◆ Qué harás ◆
Responde estas preguntas con lo que dice el texto sobre la Torre de los Perdigones:
(a) ¿A qué altura está la torre?
(b) ¿En qué calle se encuentra?
(c) ¿Hasta qué año solo los trabajadores de la fábrica de plomo conocían sus vistas?

◆ Texto de origen ◆
==================================================

Un espía desde el cielo de Sevilla

Hito de la fábrica de plomo ya destruida, la Torre de los Perdigones permite hoy contemplar Sevilla de un modo diferente a través de las imagenes proyectadas en su cámara oscura y desde su mirador

Un espía desde el cielo de Sevilla
Un espía desde el cielo de Sevilla
Ignacio Gutiérrez

20 de abril 2010 - 05:03

Hasta 1970 solamente conocían sus vistas los trabajadores de la fábrica de plomo de la que ya no queda otra cosa. A oscuras y a 45 metros de altura, la Torre de los Perdigones, en la calle Resolana, permite contemplar los coches circulando por el Puente del V Centenario o, si los árboles lo permiten, a todas las personas que pasean por la Alameda. Anteriormente un lugar de trabajo, hoy un hito arquitectónico de la Sevilla industrial que en su interior esconde una de las pocas cámaras oscuras del mundo. Con cierta tentación voyeur, permite observar imágenes en movimiento de diversas zonas de la ciudad desde una habitación completamente a oscuras, además de funcionar como un mirador tradicional.

==================================================

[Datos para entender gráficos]

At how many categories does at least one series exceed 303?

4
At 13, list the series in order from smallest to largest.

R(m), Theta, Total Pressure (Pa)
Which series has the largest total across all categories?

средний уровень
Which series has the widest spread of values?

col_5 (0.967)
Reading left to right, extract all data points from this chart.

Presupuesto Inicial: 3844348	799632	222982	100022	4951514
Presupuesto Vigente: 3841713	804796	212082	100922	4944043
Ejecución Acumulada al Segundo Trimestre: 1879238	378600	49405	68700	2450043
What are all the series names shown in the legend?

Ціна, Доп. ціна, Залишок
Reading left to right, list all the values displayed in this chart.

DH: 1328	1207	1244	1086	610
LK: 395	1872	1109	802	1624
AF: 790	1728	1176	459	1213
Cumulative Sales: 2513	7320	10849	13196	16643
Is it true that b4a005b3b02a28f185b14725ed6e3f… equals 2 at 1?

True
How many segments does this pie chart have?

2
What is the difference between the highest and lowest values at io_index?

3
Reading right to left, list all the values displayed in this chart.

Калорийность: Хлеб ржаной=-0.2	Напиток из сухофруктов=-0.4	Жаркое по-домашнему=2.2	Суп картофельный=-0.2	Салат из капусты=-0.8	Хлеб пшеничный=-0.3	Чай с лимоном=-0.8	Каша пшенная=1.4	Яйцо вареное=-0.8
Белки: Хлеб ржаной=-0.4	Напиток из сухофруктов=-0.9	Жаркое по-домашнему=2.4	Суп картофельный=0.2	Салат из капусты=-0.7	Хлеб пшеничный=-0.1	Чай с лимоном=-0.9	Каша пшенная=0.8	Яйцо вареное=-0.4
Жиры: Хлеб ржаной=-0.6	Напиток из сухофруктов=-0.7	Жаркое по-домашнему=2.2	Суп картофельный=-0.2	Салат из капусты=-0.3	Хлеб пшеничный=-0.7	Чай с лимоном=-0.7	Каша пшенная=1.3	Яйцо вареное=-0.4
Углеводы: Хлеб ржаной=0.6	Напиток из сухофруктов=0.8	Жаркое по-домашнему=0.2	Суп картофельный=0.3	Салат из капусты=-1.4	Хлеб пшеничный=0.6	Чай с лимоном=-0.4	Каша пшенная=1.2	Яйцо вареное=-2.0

==================================================

◆ Tu respuesta ◆
(a) A 45 metros de altura.
(b) En la calle Resolana.
(c) Hasta 1970.